» **RECORDS PROVIDED**

────────────────────────────────────────

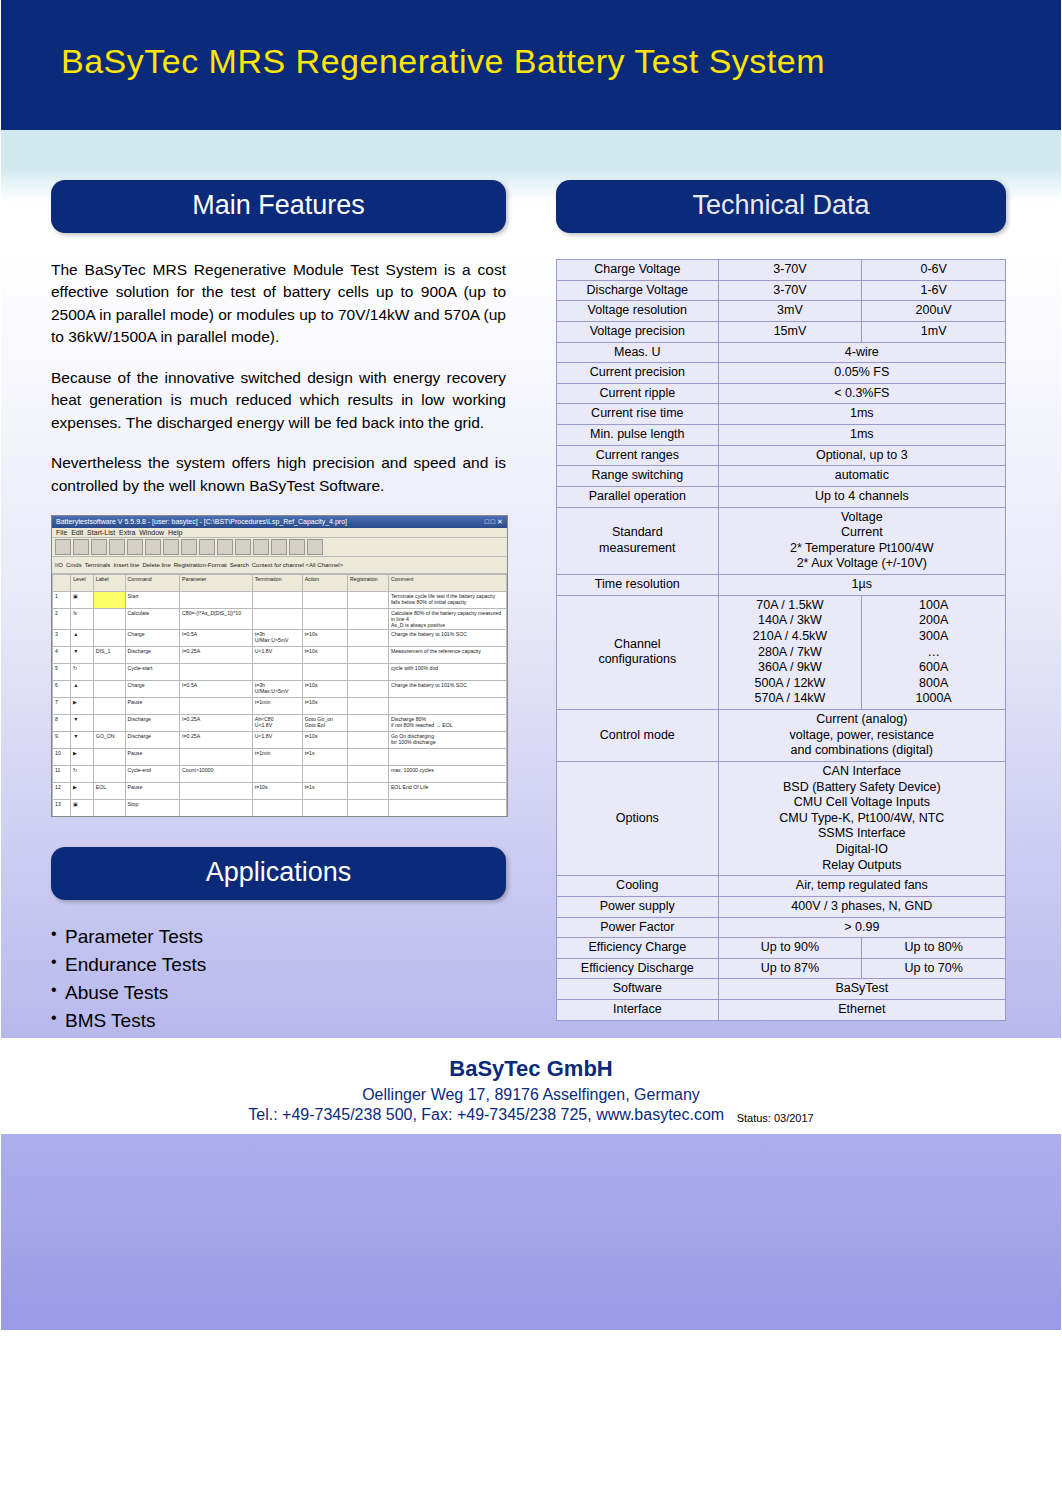BaSyTec MRS Regenerative Battery Test System
Main Features
The BaSyTec MRS Regenerative Module Test System is a cost effective solution for the test of battery cells up to 900A (up to 2500A in parallel mode) or modules up to 70V/14kW and 570A (up to 36kW/1500A in parallel mode).
Because of the innovative switched design with energy recovery heat generation is much reduced which results in low working expenses. The discharged energy will be fed back into the grid.
Nevertheless the system offers high precision and speed and is controlled by the well known BaSyTest Software.
Batterytestsoftware V 5.5.9.8 - [user: basytec] - [C:\BST\Procedures\Lsp_Ref_Capacity_4.pro] □ □ ✕
File Edit Start-List Extra Window Help
I/O Cmds Terminals Insert line Delete line Registration-Format Search Context for channel <All Channel>
| | Level | Label | Command | Parameter | Termination | Action | Registration | Comment |
| --- | --- | --- | --- | --- | --- | --- | --- | --- |
| 1 | ▣ | | Start | | | | | Terminate cycle life test if the battery capacity falls below 80% of initial capacity |
| 2 | fx | | Calculate | C80=-(I*As_D[DIS_1])*10 | | | | Calculate 80% of the battery capacity measured in line 4 As_D is always positive |
| 3 | ▲ | | Charge | I=0.5A | t=3h U/Max:U>5mV | t=10s | | Charge the battery to 101% SOC |
| 4 | ▼ | DIS_1 | Discharge | I=0.25A | U<1.8V | t=10s | | Measurement of the reference capacity |
| 5 | ↻ | | Cycle-start | | | | | cycle with 100% dod |
| 6 | ▲ | | Charge | I=0.5A | t=3h U/Max:U>5mV | t=10s | | Charge the battery to 101% SOC |
| 7 | ▶ | | Pause | | t=1min | t=10s | | |
| 8 | ▼ | | Discharge | I=0.25A | Ah<C80 U<1.8V | Goto Go_on Goto Eol | | Discharge 80% if not 80% reached → EOL |
| 9 | ▼ | GO_ON | Discharge | I=0.25A | U<1.8V | t=10s | | Go On discharging for 100% discharge |
| 10 | ▶ | | Pause | | t=1min | t=1s | | |
| 11 | ↻ | | Cycle-end | Count>10000 | | | | max. 10000 cycles |
| 12 | ▶ | EOL | Pause | | t=10s | t=1s | | EOL End Of Life |
| 13 | ▣ | | Stop | | | | | |
Run: 0 SQ: 0, (0)
Applications
Parameter Tests
Endurance Tests
Abuse Tests
BMS Tests
Technical Data
| Charge Voltage | 3-70V | 0-6V |
| Discharge Voltage | 3-70V | 1-6V |
| Voltage resolution | 3mV | 200uV |
| Voltage precision | 15mV | 1mV |
| Meas. U | 4-wire |
| Current precision | 0.05% FS |
| Current ripple | < 0.3%FS |
| Current rise time | 1ms |
| Min. pulse length | 1ms |
| Current ranges | Optional, up to 3 |
| Range switching | automatic |
| Parallel operation | Up to 4 channels |
| Standard measurement | Voltage Current 2* Temperature Pt100/4W 2* Aux Voltage (+/-10V) |
| Time resolution | 1µs |
| Channel configurations | 70A / 1.5kW 140A / 3kW 210A / 4.5kW 280A / 7kW 360A / 9kW 500A / 12kW 570A / 14kW | 100A 200A 300A … 600A 800A 1000A |
| Control mode | Current (analog) voltage, power, resistance and combinations (digital) |
| Options | CAN Interface BSD (Battery Safety Device) CMU Cell Voltage Inputs CMU Type-K, Pt100/4W, NTC SSMS Interface Digital-IO Relay Outputs |
| Cooling | Air, temp regulated fans |
| Power supply | 400V / 3 phases, N, GND |
| Power Factor | > 0.99 |
| Efficiency Charge | Up to 90% | Up to 80% |
| Efficiency Discharge | Up to 87% | Up to 70% |
| Software | BaSyTest |
| Interface | Ethernet |
BaSyTec GmbH
Oellinger Weg 17, 89176 Asselfingen, Germany
Tel.: +49-7345/238 500, Fax: +49-7345/238 725, www.basytec.com Status: 03/2017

────────────────────────────────────────

» **WHAT IS NEEDED**
Repeat, line for line and exactly, the material from its first line through the line that contains "reference capacity |", both ends included; no pictures belong in the copy.

» **YOUR SOLUTION**
BaSyTec MRS Regenerative Battery Test System
Main Features
The BaSyTec MRS Regenerative Module Test System is a cost effective solution for the test of battery cells up to 900A (up to 2500A in parallel mode) or modules up to 70V/14kW and 570A (up to 36kW/1500A in parallel mode).
Because of the innovative switched design with energy recovery heat generation is much reduced which results in low working expenses. The discharged energy will be fed back into the grid.
Nevertheless the system offers high precision and speed and is controlled by the well known BaSyTest Software.
Batterytestsoftware V 5.5.9.8 - [user: basytec] - [C:\BST\Procedures\Lsp_Ref_Capacity_4.pro] □ □ ✕
File Edit Start-List Extra Window Help
I/O Cmds Terminals Insert line Delete line Registration-Format Search Context for channel <All Channel>
| | Level | Label | Command | Parameter | Termination | Action | Registration | Comment |
| --- | --- | --- | --- | --- | --- | --- | --- | --- |
| 1 | ▣ | | Start | | | | | Terminate cycle life test if the battery capacity falls below 80% of initial capacity |
| 2 | fx | | Calculate | C80=-(I*As_D[DIS_1])*10 | | | | Calculate 80% of the battery capacity measured in line 4 As_D is always positive |
| 3 | ▲ | | Charge | I=0.5A | t=3h U/Max:U>5mV | t=10s | | Charge the battery to 101% SOC |
| 4 | ▼ | DIS_1 | Discharge | I=0.25A | U<1.8V | t=10s | | Measurement of the reference capacity |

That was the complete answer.